GIVEN TEXT
Just as China stood with the EU during the debt crisis, it should reaffirm the importance of its relations with the EU and its continued confidence in and support for the European integration project, because the Beijing-Brussels partnership is too important to be allowed to fail and both sides must steady the ship and strengthen their bond.
They should also strengthen the synergy between China’s Belt and Road Initiative and the European Investment Plan by identifying major projects under China-EU Connectivity Platform, which can be supported by new financing through the Asian Infrastructure Investment Bank and the European Bank for Reconstruction and Development. Moreover, the two sides should take forward negotiations on a comprehensive investment agreement and encourage cooperation on production capacity, including in third countries.
China should remind EU leaders to honor their World Trade Organization obligations by abolishing the surrogate country methodology in anti-dumping investigations that they have adopted this year. It should also try to work with the EU to turn the complaints against the overcapacity in its steel sector into a new area of cooperation on industrial upgrading.
The China-EU meeting is a good opportunity for Beijing to remind Brussels of the contradiction in its lectures on democracy and human rights, especially because of Brexit and rising nationalism across Europe.
Given that the meeting coincides with the ruling of the Permanent Court of Arbitration on the Philippines’ case against China over the South China Sea dispute, Chinese people will read carefully what the EU says.
The terrains for China-EU may not be smooth, yet the way forward is clear. The EU remains a major global player. And a strong and resilient China-EU partnership still has much to offer for world peace, development and prosperity.

DIRECTIONS FOR THIS TASK
Reproduce the passage on China-EU relations word for word, beginning at "The China-EU meeting" and stopping after "the EU says.".

INPUT DATA
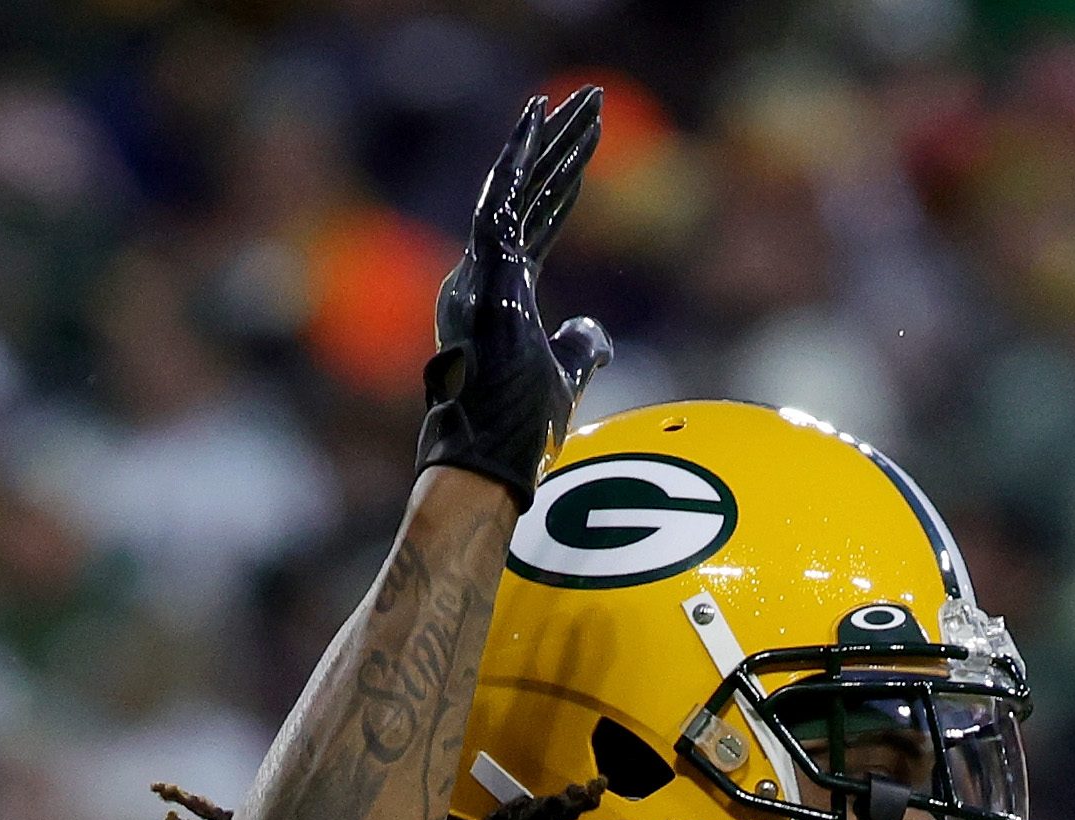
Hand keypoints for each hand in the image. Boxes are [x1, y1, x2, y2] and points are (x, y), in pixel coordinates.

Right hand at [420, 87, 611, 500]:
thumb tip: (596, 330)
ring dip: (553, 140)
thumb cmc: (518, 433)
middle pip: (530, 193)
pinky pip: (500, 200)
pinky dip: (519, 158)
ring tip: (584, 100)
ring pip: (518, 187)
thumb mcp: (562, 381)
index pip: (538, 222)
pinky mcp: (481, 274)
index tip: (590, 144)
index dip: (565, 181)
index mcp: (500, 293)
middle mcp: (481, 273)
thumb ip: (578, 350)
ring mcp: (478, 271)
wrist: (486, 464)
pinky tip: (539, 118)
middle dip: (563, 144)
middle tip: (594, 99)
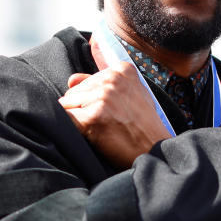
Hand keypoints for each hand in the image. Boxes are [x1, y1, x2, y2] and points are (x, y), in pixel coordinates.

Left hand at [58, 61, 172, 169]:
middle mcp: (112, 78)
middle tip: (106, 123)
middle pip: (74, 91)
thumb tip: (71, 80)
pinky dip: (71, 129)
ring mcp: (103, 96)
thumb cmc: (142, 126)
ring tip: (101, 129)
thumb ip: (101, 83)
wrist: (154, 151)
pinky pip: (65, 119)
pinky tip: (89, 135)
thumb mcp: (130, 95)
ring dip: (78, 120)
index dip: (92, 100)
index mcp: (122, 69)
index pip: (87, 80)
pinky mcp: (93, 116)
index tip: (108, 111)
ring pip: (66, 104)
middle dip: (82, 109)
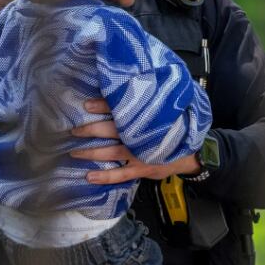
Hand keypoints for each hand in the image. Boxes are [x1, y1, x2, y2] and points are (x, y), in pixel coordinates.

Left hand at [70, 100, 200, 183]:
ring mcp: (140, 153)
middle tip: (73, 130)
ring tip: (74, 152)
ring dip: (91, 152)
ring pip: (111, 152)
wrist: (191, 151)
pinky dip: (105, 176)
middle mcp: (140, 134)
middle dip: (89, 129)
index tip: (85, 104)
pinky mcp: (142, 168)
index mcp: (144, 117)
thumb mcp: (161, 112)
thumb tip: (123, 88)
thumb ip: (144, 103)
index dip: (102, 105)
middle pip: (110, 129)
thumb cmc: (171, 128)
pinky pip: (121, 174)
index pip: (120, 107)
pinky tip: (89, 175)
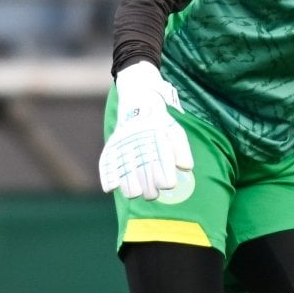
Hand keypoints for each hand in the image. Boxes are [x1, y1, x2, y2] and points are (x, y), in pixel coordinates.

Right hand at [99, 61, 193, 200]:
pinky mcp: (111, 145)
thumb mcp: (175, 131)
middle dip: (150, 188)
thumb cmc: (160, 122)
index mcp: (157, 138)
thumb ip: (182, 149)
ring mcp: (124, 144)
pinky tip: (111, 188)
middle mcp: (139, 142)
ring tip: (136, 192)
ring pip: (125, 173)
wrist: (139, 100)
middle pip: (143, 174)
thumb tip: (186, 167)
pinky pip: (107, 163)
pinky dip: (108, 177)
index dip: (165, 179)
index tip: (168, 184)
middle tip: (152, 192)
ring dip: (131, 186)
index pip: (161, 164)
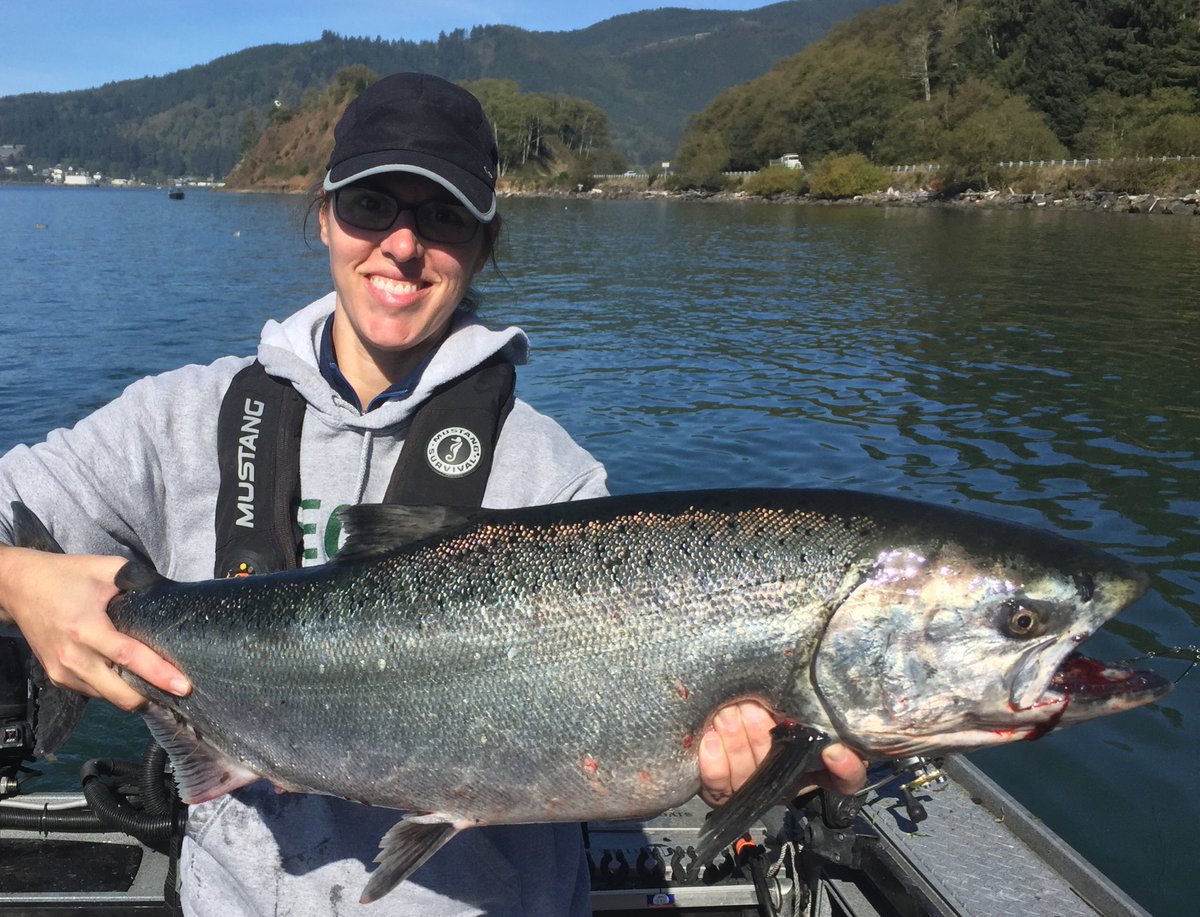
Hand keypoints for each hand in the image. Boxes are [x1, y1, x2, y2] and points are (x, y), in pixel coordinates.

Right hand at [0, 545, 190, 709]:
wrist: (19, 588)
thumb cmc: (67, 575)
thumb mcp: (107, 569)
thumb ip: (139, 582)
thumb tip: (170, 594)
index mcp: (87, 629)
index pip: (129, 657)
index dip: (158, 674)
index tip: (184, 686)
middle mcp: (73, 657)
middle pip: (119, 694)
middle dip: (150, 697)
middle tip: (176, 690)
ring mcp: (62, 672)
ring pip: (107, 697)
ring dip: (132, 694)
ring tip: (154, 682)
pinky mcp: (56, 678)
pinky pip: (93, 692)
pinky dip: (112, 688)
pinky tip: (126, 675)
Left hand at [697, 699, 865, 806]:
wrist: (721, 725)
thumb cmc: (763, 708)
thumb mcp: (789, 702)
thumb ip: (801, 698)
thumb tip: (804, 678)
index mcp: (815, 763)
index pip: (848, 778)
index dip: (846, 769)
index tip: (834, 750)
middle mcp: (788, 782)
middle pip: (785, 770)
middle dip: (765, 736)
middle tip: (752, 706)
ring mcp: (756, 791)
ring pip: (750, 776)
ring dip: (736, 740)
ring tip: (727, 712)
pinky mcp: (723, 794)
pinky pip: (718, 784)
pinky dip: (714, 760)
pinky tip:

PROBLEM SOLUTION
The China-EU meeting is a good opportunity for Beijing to remind Brussels of the contradiction in its lectures on democracy and human rights, especially because of Brexit and rising nationalism across Europe.
Given that the meeting coincides with the ruling of the Permanent Court of Arbitration on the Philippines’ case against China over the South China Sea dispute, Chinese people will read carefully what the EU says.